I bet that pie was delicious.

8 Comments

  1. E's Mom
    June 17, 2008

    Oprah is a cheater! Oprah is a cheater! Oh, and not a good role model. But we already knew that. I’m super proud of you, your Lady Friend, and Dana and Judy for sticking with it. Just think…you are only days away from a glorious feast. I’m with Janie though – plate FULL of baccon. MMmmmmm……..baccon.

  2. LizzieLou
    June 17, 2008

    You get a pie! You get a pie! You get a pie!
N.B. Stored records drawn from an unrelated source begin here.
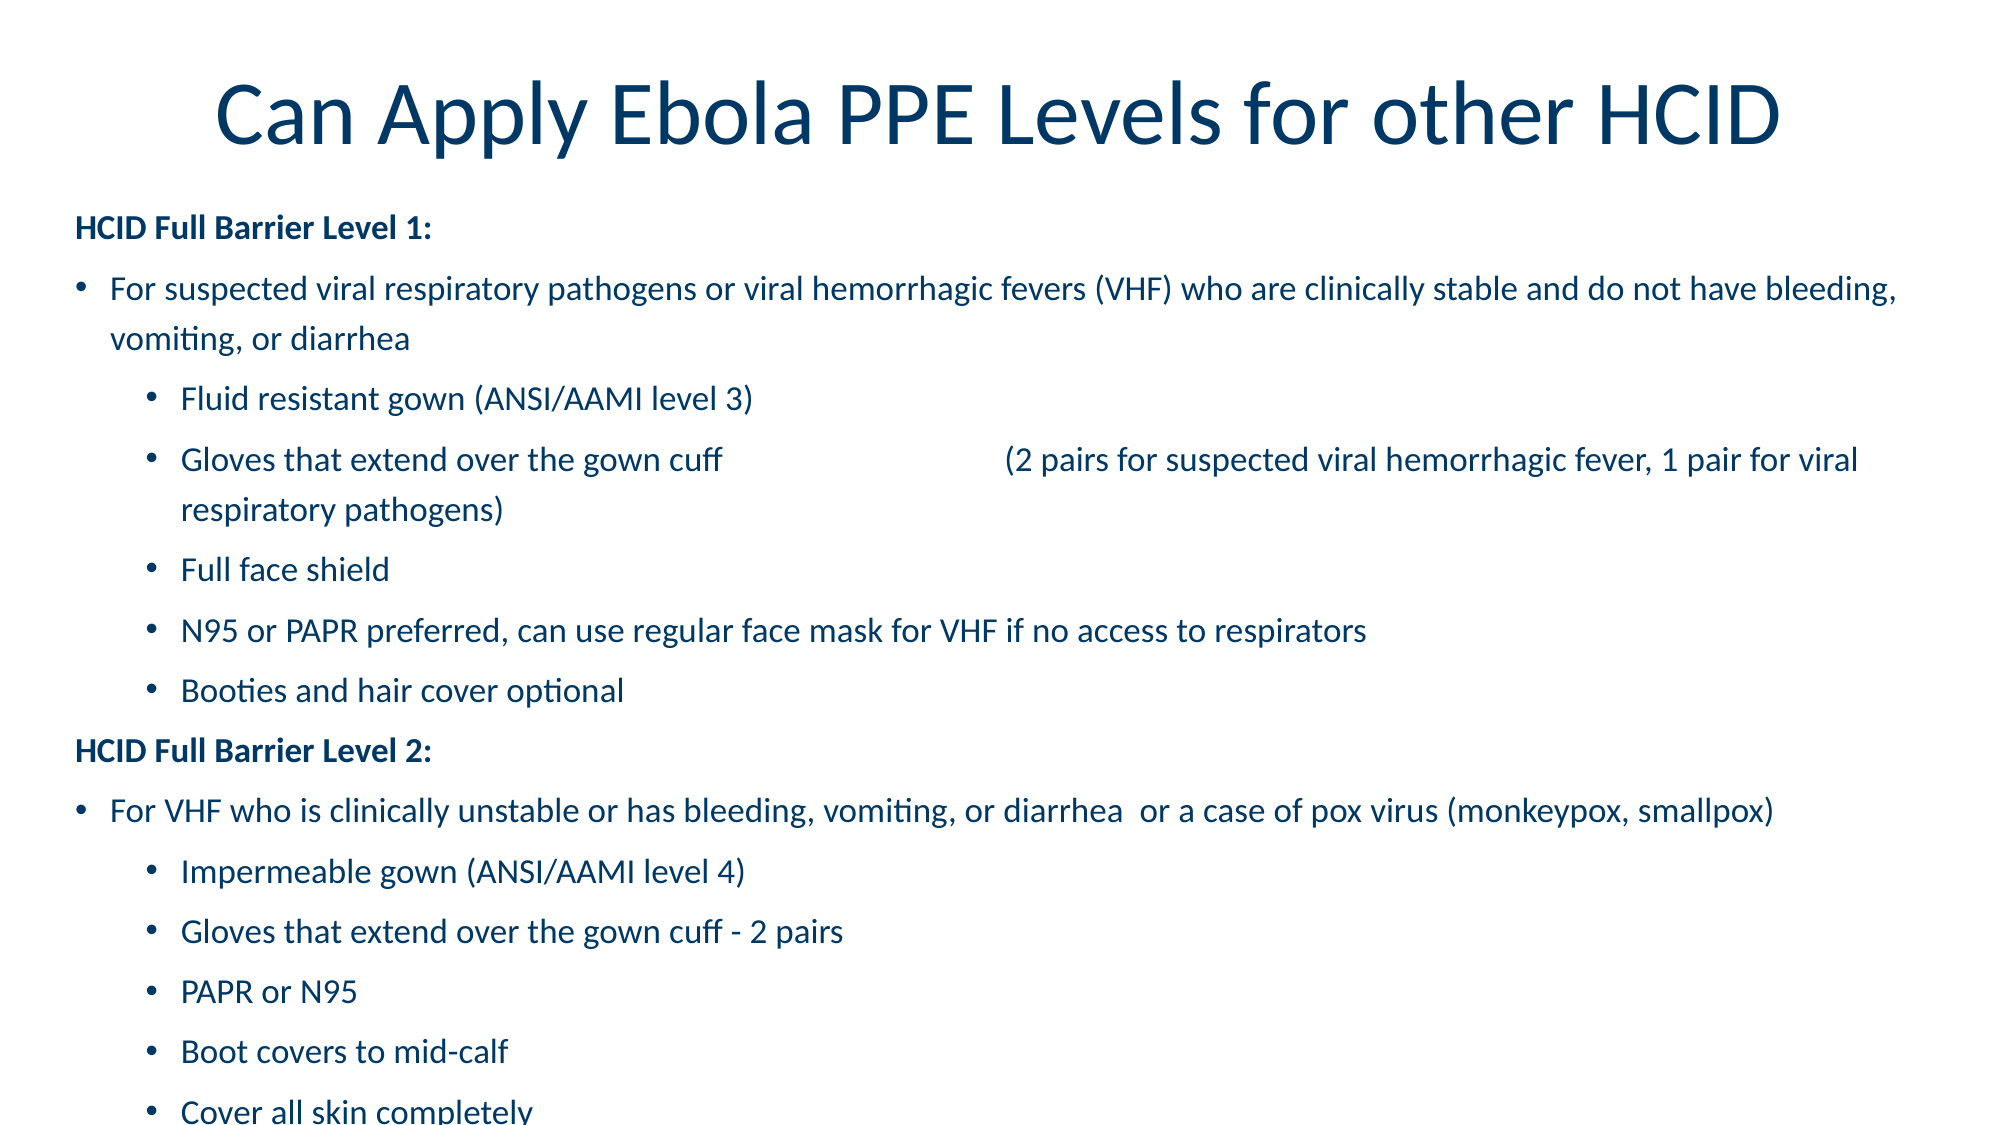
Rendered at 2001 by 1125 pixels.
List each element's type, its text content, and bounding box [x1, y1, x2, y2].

title Can Apply Ebola PPE Levels for other HCID [137, 40, 1863, 189]
list HCID Full Barrier Level 1: For suspected viral respiratory pathogens or viral hemorrhagic fevers (VHF) who are clinically stable and do not have bleeding, vomiting, or diarrhea Fluid resistant gown (ANSI/AAMI level 3) Gloves that extend over the gown cuff (2 pairs for suspected viral hemorrhagic fever, 1 pair for viral respiratory pathogens) Full face shield N95 or PAPR preferred, can use regular face mask for VHF if no access to respirators Booties and hair cover optional HCID Full Barrier Level 2: For VHF who is clinically unstable or has bleeding, vomiting, or diarrhea or a case of pox virus (monkeypox, smallpox) Impermeable gown (ANSI/AAMI level 4) Gloves that extend over the gown cuff - 2 pairs PAPR or N95 Boot covers to mid-calf Cover all skin completely [60, 189, 2000, 1125]
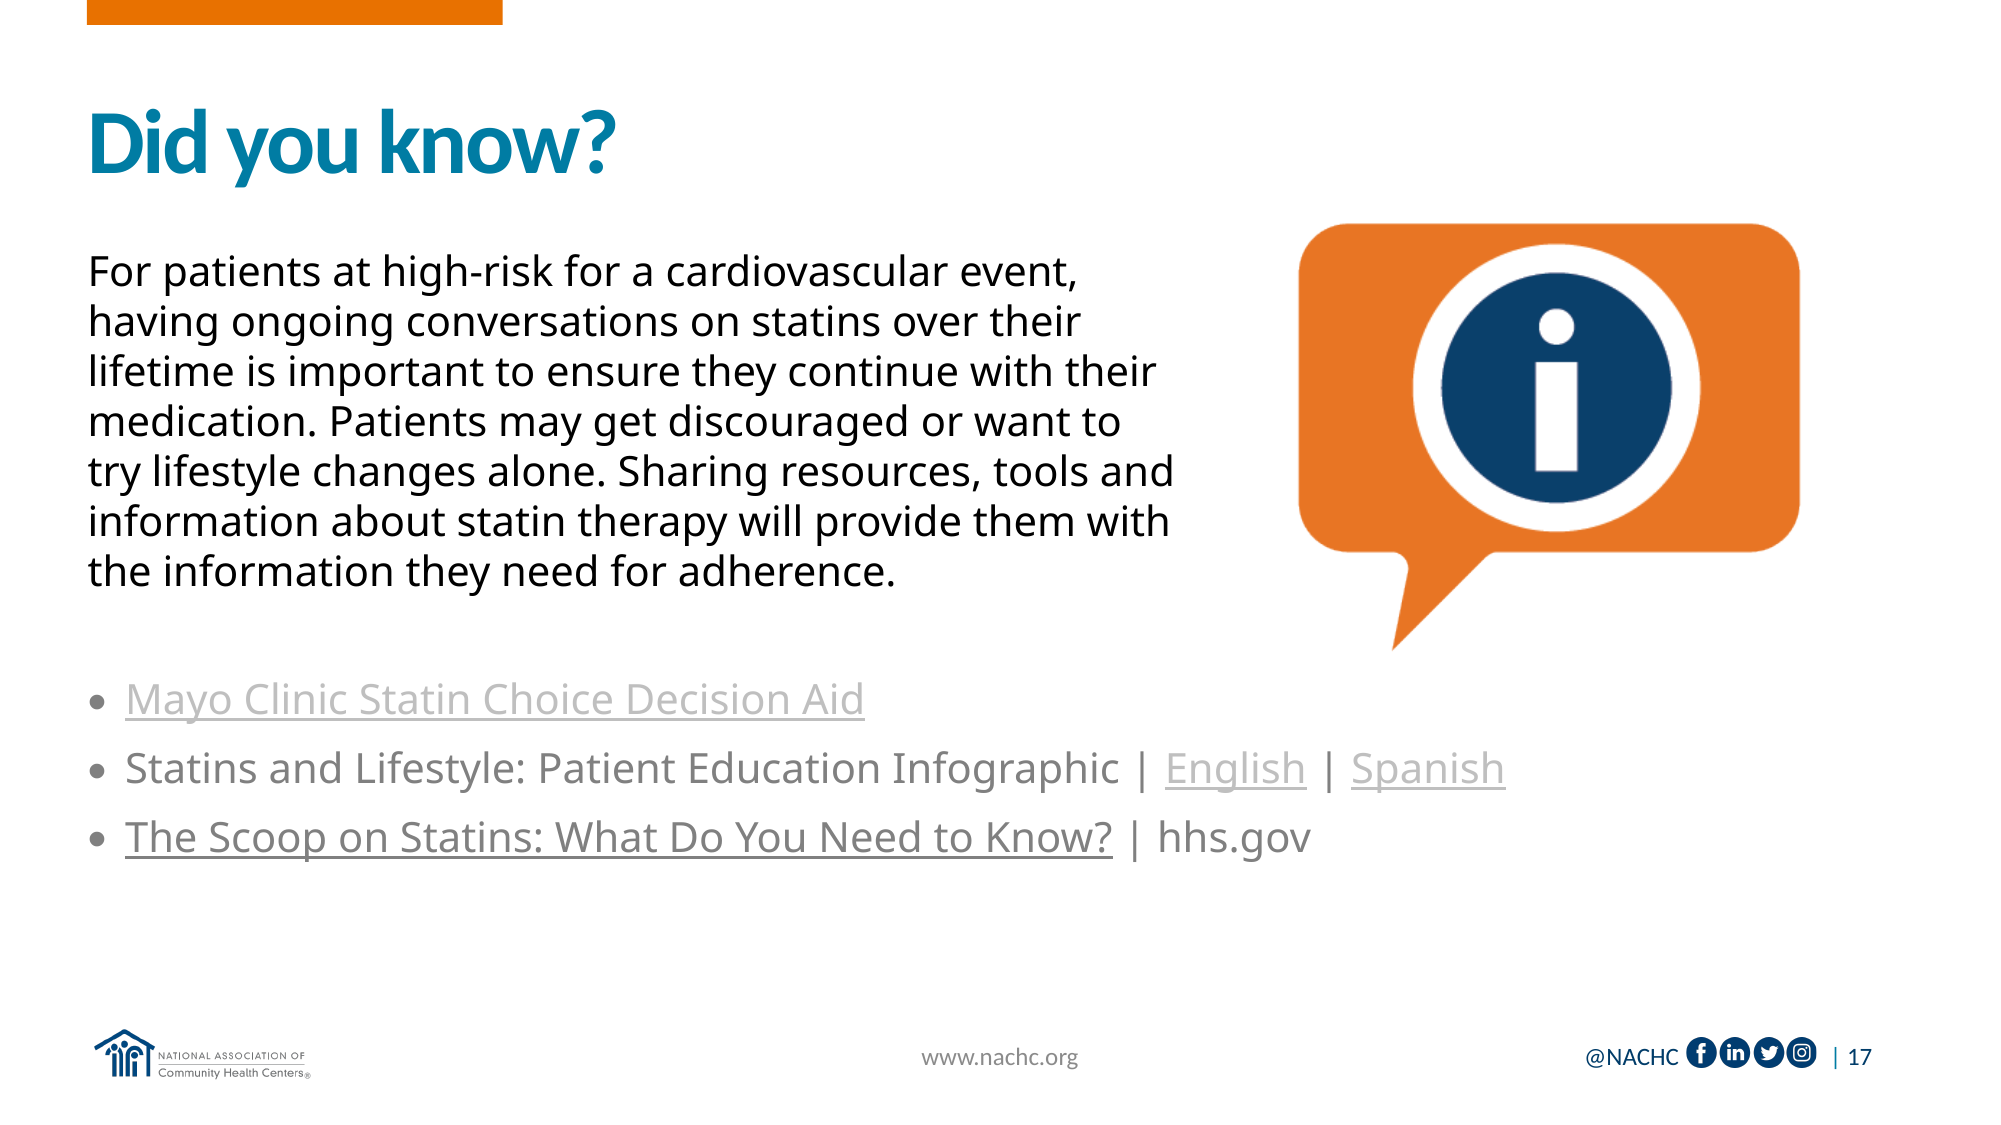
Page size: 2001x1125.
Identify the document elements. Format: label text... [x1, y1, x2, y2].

slide_number | 17 [1437, 1025, 1888, 1085]
list Did you know? [87, 87, 1100, 200]
list For patients at high-risk for a cardiovascular event, having ongoing conversations on statins over their lifetime is important to ensure they continue with their medication. Patients may get discouraged or want to try lifestyle changes alone. Sharing resources, tools and information about statin therapy will provide them with the information they need for adherence. [87, 237, 1198, 605]
list Mayo Clinic Statin Choice Decision Aid Statins and Lifestyle: Patient Education Infographic | English | Spanish The Scoop on Statins: What Do You Need to Know? | hhs.gov [87, 675, 1525, 925]
picture [1224, 112, 1875, 763]
footer www.nachc.org [805, 1025, 1195, 1085]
    She’s seriously losing it. AND she’s a total cheater. Shame on Oprah. Why is she torturing people like this? Is she drunk? or just drunk with power?

  3. Robin O
    June 19, 2008

    I actually find this a little disturbing. That Oprah is cheating. And that this cheater is such an American icon. I mean, I couldn’t give a rat’s ass if she drinks wine, consumes gluten, or sits in a corner with a dozen key lime pies or whatever else she might feel like doing, I really couldn’t.

    But she’s all, Hello America!, you should not do these things, at least for 21 days, because it’s good for you and I said so . . . and then she doesn’t even keep on keepin’ on for a minimum of 3 weeks?

    That bears an unfortunate resemblance to the behavior of our most hypocritical and most often Republican politicians. No sex outside of marriage! (except for me and my 4 whores) No homosexuality! (except for me and that rent boy I was banging while high on meth) No drugs! (except for the previous and then most parties I’ve thrown with your tax dollars) Etc., etc., etc.

    I’ve never followed the antics of Oprah, but still, it sounds to me that if with all her money and resources and various assistants she can’t manage to follow her own program, I think she should be shutting the fuck up about it, at least until she works out some modifications that make it at least not too TOO terribly difficult for a BILLIONNAIRE to follow. Gah.

  4. heathen
    June 19, 2008

    I guess Oprah is a human being after all, maybe…perhaps? Not the way she talks about herself, but I think somewhere in there there’s a shred of average American humanity inside.

  5. Robin O
    June 19, 2008

    Awwww … wow. I really didn’t mean it like THAT, or like I’m imagining you thought I meant my comments.

    Again, not giving a rat’s ass if Oprah got some vices, even if them vices include gluten or what-the-f-ever.

    Oprah gets to be human, totally. As we all do, or should.

    The ethical “error” and/or the hypocrisy for ME enters in when someone acts “holier than thou” for supposedly NOT doing certain things . . . then . . . actually it turns out they WERE doing those things they told us (less exalted folk) to do all along.

    That’s all I’m sayin’, really. 🙂

  6. Robin O
    June 19, 2008

    to NOT do all along. Eh. Ack. 🙂

  7. heathen
    June 20, 2008

    I wasn’t necessarily directing that toward you for your comments – maybe more a comment on my own feeling of Oprah. 🙂

  8. June 24, 2008

    Oprah is and always has been totally full of shit, but she has such amazing marketing skills that she’s managed to convince zillions of people that she’s something special. She’s special at making tons of money. That’s all. Everything else is a scam.